Source text:

“Dear Jeffrey Sorry we kept missing each other,” Sultan Bin Sulayem wrote [PDF] his old friend on September 15, 2014, “I was distracted by the Ukrainians!!”
But the CEO of Dubai Port World wasn’t just writing Jeffrey Epstein about his exploits with the citizens of country another correspondent called [PDF] “The land of plenty” (to which Epstein replied “Nasty ukrainians ;)”. This time a different kind of desire motivated Bin Sulayem to email his crony: the need for a hot ride.
“By the way do you happen to know the people who make the Tesla electric car?” he wrote Epstein. I would like to order 3 of Tesla X model but the order Queue is so long.” He included a link to the Model X product page on the Tesla website before signing off “Yours, Sultan.”
He had hardly needed to ask. Of course Epstein knew “the people who make the Tesla car.” Not even two weeks earlier Epstein had emailed [PDF] Elon Musk, writing “spoke to [fellow PayPal founder] reid hoffman yesterday, are you planning to do st barth again for xmas?” When Musk tersely replied “Don’t know,” Epstein once again invited him to Little St James: “you are welcome to the island . reid is coming with joi ito, on the 6th of dec come vist.”

What this exercise asks:
**1.** According to the article on Jeffrey Epstein's emails, on what date did Sultan Bin Sulayem write to him about missing each other?
**2.** Please write out the part of the article on Jeffrey Epstein's emails starting with "But the CEO" and going on through "a hot ride.".
**3.** Continue the article on Jeffrey Epstein's emails from its last sentence.

Rows from a layout dataset

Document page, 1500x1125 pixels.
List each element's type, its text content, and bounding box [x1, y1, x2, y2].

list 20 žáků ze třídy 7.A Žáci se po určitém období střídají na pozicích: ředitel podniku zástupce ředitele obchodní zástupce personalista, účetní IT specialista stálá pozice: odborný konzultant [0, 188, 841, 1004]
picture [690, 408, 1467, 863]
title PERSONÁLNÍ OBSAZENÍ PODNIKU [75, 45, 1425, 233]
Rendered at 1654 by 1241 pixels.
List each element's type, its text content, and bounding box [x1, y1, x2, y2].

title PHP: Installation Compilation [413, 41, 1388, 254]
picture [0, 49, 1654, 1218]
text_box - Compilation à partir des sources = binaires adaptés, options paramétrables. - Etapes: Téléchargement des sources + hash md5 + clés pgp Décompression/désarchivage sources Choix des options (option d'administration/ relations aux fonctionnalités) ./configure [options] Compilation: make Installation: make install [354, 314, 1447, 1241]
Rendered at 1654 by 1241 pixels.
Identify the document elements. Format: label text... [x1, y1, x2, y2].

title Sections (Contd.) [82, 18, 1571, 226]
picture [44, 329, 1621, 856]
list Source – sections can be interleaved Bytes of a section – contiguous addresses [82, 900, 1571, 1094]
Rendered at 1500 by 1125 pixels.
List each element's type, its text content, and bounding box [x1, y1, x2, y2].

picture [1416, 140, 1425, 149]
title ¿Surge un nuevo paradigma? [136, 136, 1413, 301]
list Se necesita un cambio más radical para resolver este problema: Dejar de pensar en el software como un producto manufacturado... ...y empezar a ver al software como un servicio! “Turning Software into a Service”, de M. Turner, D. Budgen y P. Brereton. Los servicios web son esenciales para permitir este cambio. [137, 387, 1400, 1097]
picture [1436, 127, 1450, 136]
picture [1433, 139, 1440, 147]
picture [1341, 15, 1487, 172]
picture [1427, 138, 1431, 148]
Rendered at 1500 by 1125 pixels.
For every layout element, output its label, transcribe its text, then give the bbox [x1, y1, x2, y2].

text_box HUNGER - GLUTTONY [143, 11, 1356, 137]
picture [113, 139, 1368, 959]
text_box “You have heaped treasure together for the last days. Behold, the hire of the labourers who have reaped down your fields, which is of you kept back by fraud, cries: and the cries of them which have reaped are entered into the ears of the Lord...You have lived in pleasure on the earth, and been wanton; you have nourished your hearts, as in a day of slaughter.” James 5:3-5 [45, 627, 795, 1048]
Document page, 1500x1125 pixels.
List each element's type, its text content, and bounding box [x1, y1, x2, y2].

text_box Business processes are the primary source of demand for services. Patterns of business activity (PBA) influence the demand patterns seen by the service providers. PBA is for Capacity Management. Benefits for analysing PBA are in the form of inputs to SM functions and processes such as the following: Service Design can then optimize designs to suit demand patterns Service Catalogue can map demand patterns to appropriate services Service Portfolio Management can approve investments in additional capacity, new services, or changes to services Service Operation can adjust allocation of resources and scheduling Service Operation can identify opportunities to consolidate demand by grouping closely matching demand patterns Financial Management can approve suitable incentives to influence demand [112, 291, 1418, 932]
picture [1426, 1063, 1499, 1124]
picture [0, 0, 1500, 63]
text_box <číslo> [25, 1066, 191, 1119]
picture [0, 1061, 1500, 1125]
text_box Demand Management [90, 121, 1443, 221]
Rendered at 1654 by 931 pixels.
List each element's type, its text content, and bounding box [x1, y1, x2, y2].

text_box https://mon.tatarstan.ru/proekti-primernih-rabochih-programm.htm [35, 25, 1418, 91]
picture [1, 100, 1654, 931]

Per-task answers:
**1.** September 15, 2014.

**2.**
But the CEO of Dubai Port World wasn’t just writing Jeffrey Epstein about his exploits with the citizens of country another correspondent called [PDF] “The land of plenty” (to which Epstein replied “Nasty ukrainians ;)”. This time a different kind of desire motivated Bin Sulayem to email his crony: the need for a hot ride.

**3.**
If Musk responded directly to this offer it is not preserved in the Files. Prior to Bin Sulayem’s request, Epstein’s interest in Musk’s business seems to have been far more focused on SpaceX and the satellite communications sector more broadly than Tesla. Bloomberg reports that Epstein had started advising OneWeb founder Greg Wyler in 2012, and appears to have been trying to facilitate a collaboration between the two entrepreneurs, as well as an investment for himself.
It’s not clear whether Epstein’s visit to SpaceX was related to this interest, some other business, or strictly pleasure, but the record indicates his interest in Tesla was limited. Though he (unsuccessfully) tried to rent a Tesla for his SpaceX visit in early 2013, the only reference [PDF] to Tesla’s business up to this point was a FT story about the EV maker hitting a “critical production milestone,” that someone sent Epstein with the comment “Doesn’t look that great :(“. Epstein did receive an allocation [PDF] in the IPO of Tesla’s Autopilot technology partner Mobileye over the summer of 2014, however, suggesting a characteristically shrewd optimism for the narrative that would send Tesla’s valuation stratospheric (albeit without Mobileye’s short-lived partnership).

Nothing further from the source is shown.